The answer must consist of each line of the records below that contains the string "right".
(Source information begins)
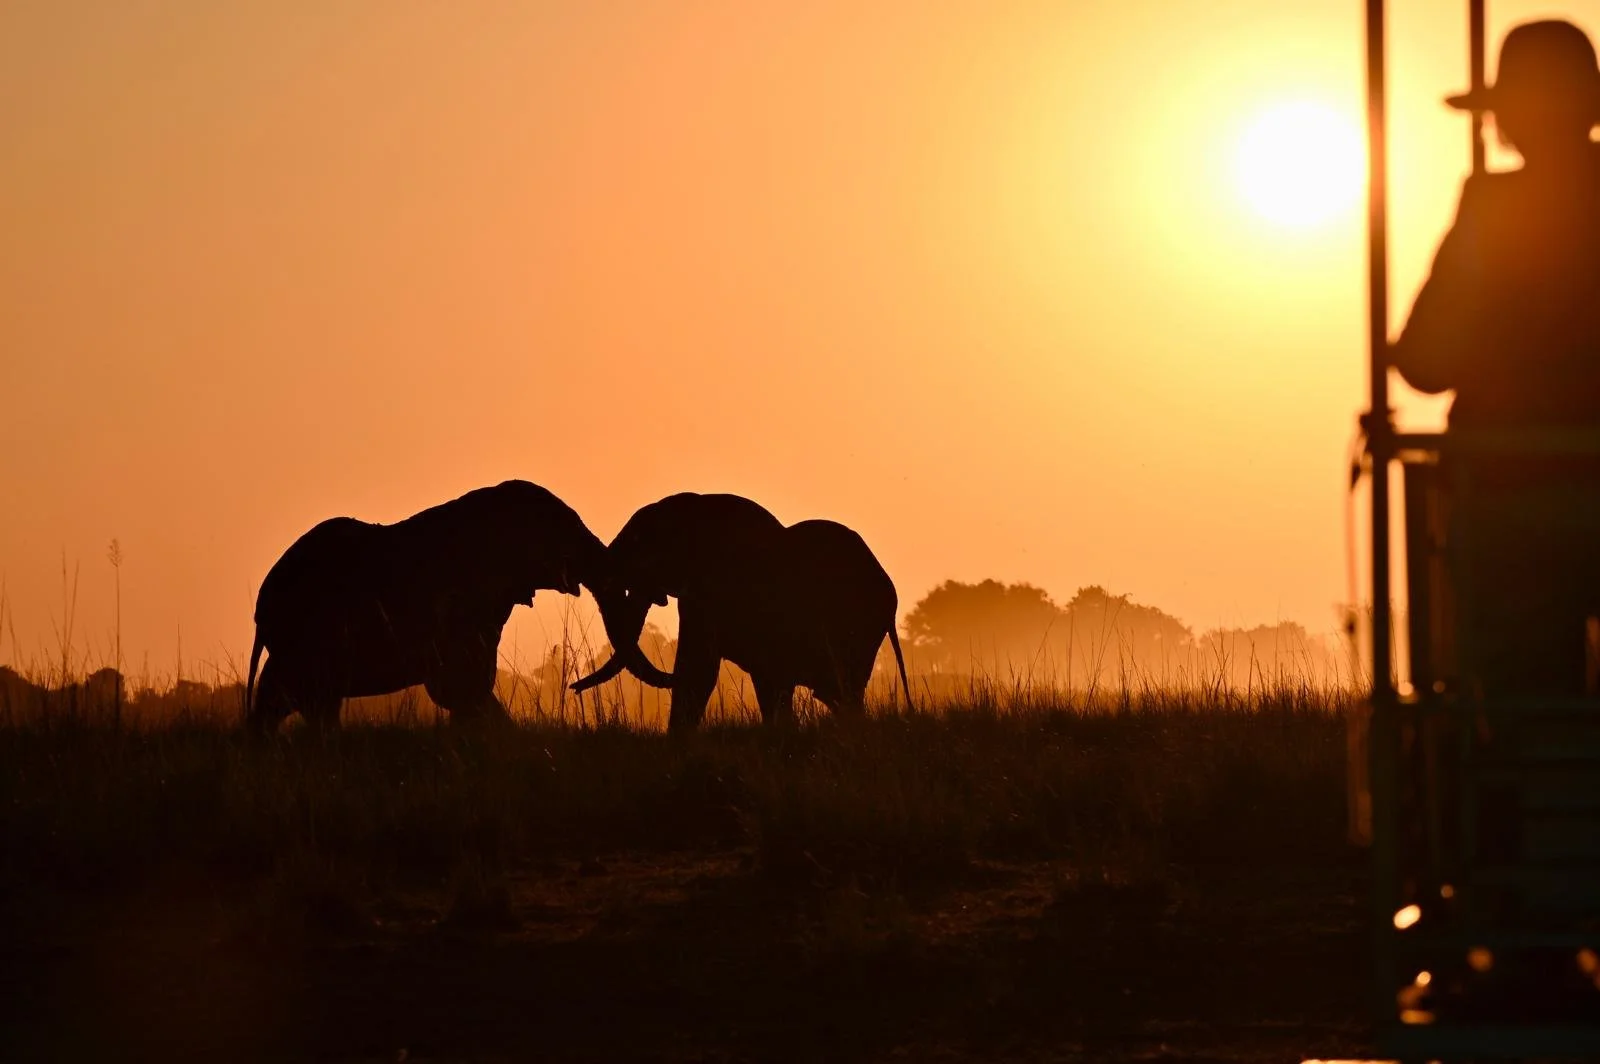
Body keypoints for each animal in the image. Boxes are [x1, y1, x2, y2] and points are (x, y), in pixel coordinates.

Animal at [244, 480, 666, 734]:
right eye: (563, 534)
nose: (573, 687)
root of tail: (262, 604)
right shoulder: (460, 603)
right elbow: (460, 685)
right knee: (312, 698)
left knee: (283, 695)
(Source information ends)
(Solved exercise)
right eye: (563, 534)
right shoulder: (460, 603)
right elbow: (460, 685)
right knee: (312, 698)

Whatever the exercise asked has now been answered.